(Change listing data)
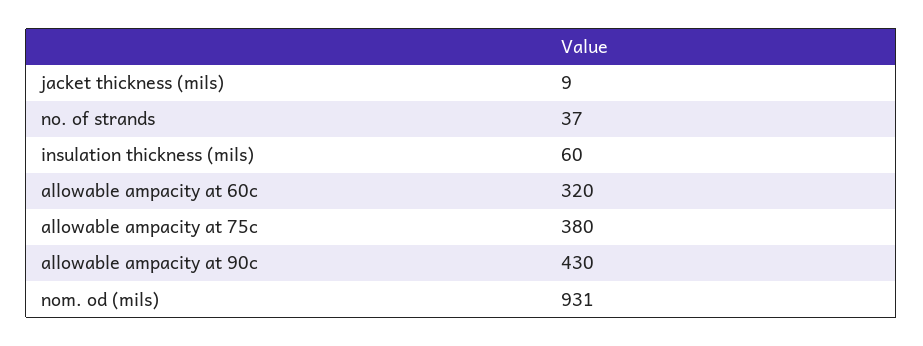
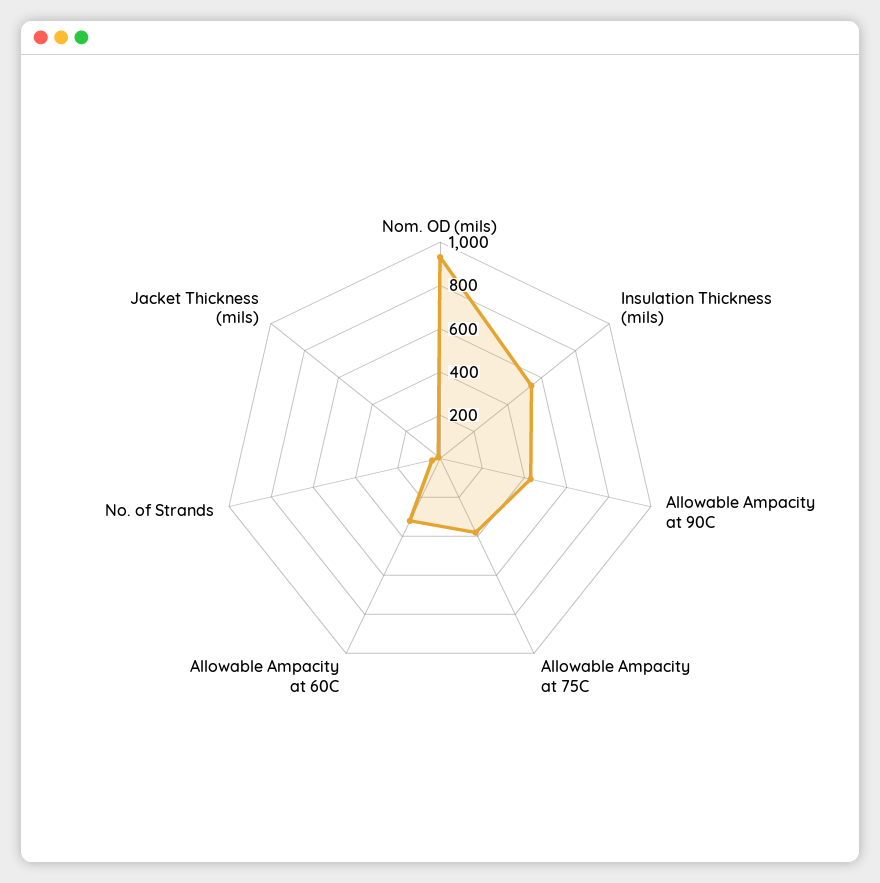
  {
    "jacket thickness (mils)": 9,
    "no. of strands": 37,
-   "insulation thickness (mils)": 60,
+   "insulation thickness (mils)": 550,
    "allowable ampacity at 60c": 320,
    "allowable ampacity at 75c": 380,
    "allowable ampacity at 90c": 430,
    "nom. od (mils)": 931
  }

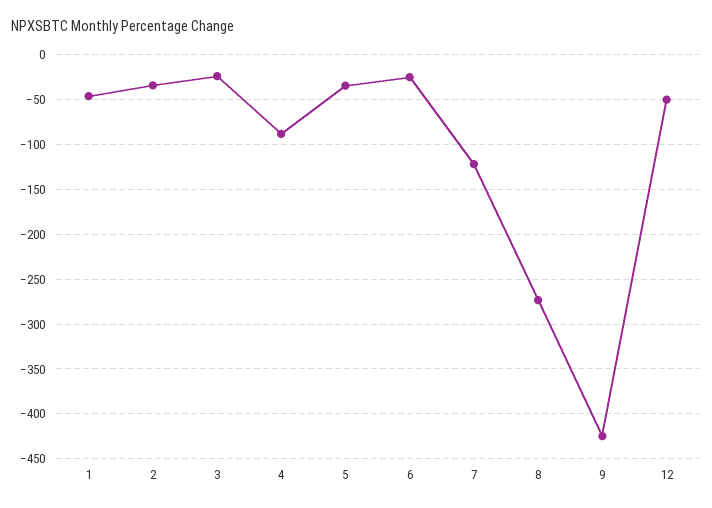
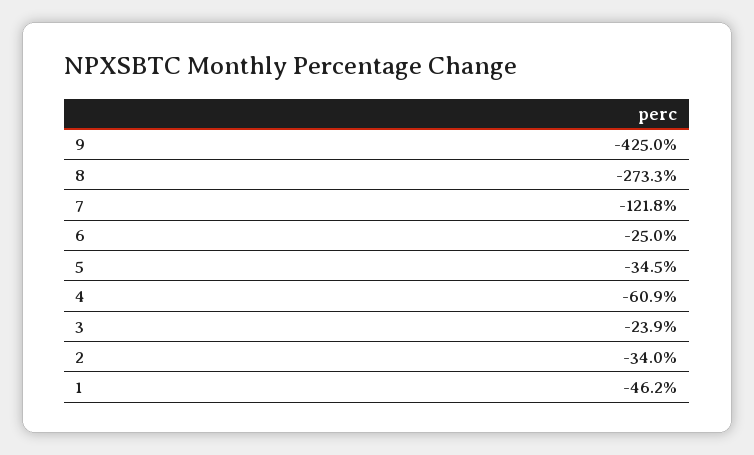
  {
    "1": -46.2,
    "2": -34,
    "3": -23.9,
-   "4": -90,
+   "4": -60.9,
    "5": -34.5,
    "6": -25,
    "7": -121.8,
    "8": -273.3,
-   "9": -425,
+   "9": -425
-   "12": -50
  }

--

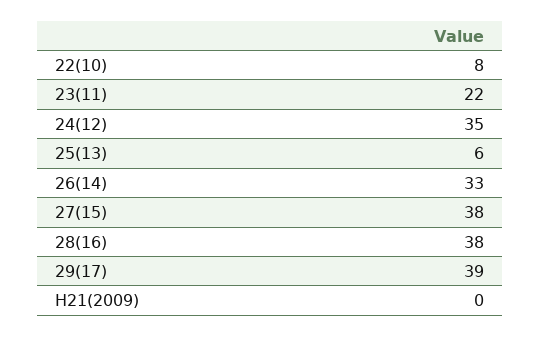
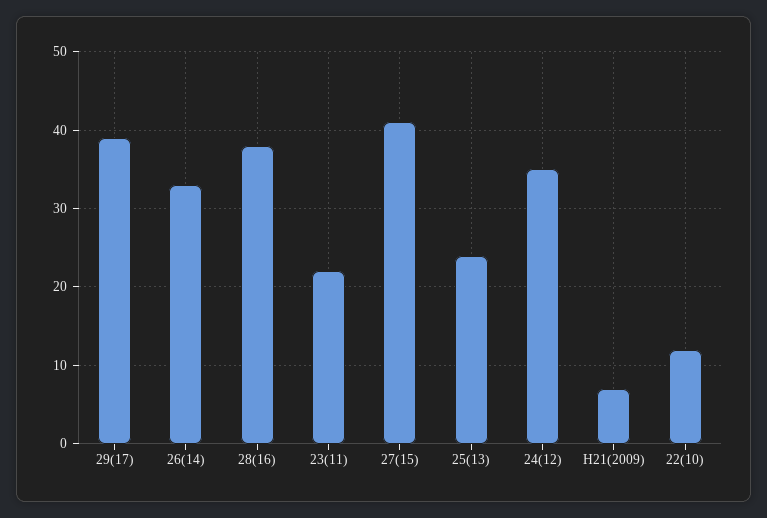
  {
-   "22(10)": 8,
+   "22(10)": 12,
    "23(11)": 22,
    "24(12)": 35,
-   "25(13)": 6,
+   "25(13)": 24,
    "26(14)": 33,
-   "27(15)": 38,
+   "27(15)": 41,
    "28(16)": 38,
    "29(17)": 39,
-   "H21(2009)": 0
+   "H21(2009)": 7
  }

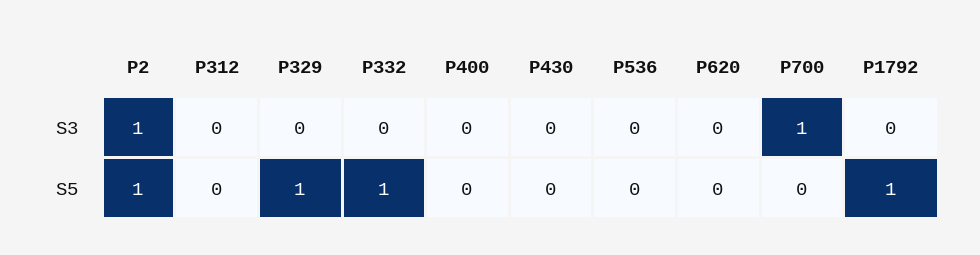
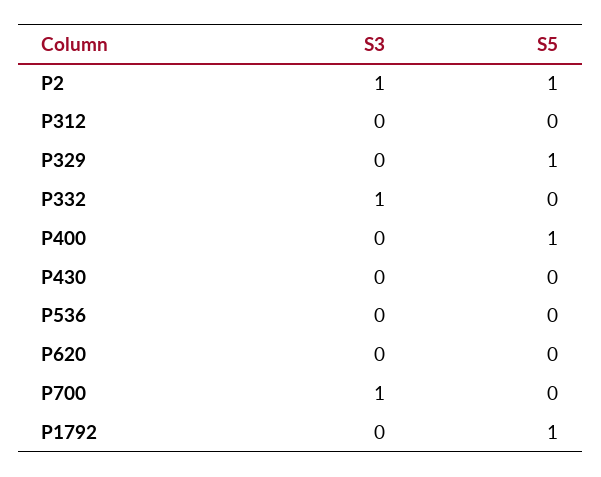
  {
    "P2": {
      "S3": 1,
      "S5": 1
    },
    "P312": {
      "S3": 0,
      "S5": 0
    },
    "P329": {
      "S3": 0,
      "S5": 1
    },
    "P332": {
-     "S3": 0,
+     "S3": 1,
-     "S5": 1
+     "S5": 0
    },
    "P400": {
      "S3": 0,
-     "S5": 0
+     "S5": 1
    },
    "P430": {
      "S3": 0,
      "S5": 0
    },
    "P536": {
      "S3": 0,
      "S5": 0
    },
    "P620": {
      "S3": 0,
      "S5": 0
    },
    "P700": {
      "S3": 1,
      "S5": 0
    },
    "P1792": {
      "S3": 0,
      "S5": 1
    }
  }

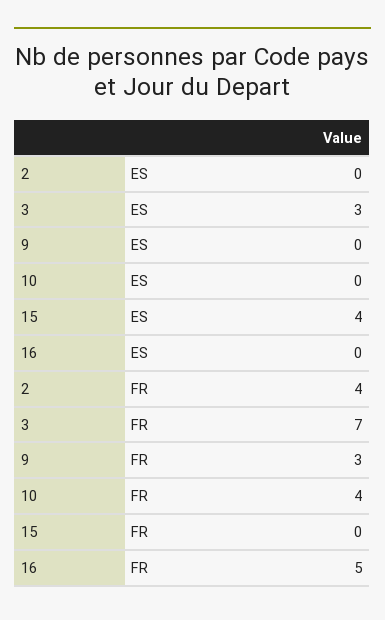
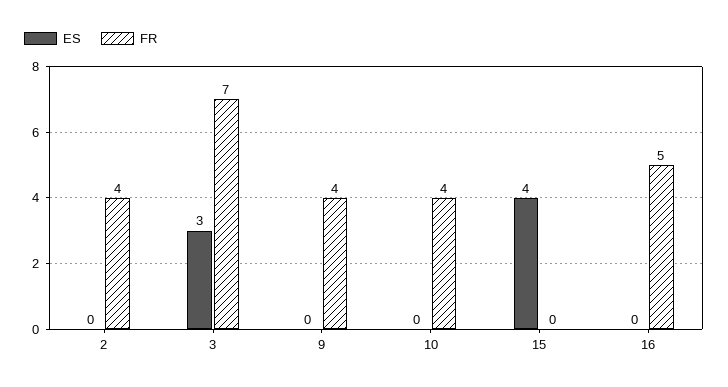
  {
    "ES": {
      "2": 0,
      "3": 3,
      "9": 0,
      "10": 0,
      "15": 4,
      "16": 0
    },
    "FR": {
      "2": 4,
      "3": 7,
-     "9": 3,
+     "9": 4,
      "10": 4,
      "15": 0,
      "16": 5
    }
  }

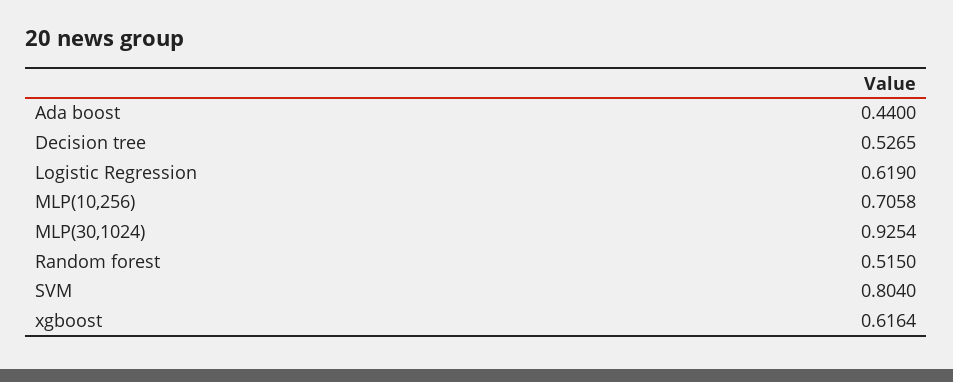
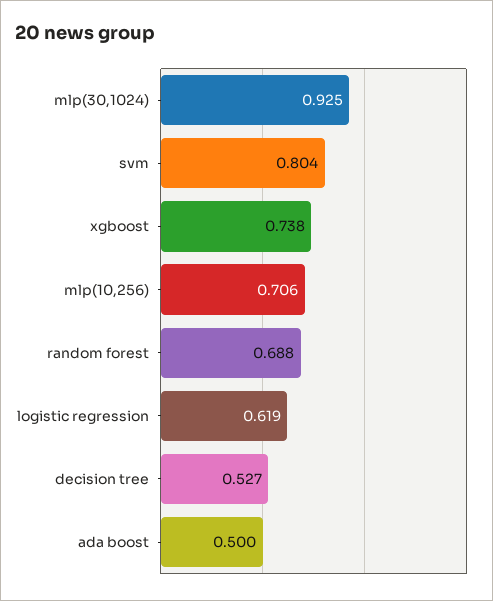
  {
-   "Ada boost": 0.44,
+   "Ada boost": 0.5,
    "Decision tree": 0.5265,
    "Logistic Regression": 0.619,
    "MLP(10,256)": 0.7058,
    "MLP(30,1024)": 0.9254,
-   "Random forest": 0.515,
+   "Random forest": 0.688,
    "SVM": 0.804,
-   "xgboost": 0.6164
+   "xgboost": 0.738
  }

[Job]
The response must contain each line above that holds the string "allowable".

[Output of the task]
    "allowable ampacity at 60c": 320,
    "allowable ampacity at 75c": 380,
    "allowable ampacity at 90c": 430,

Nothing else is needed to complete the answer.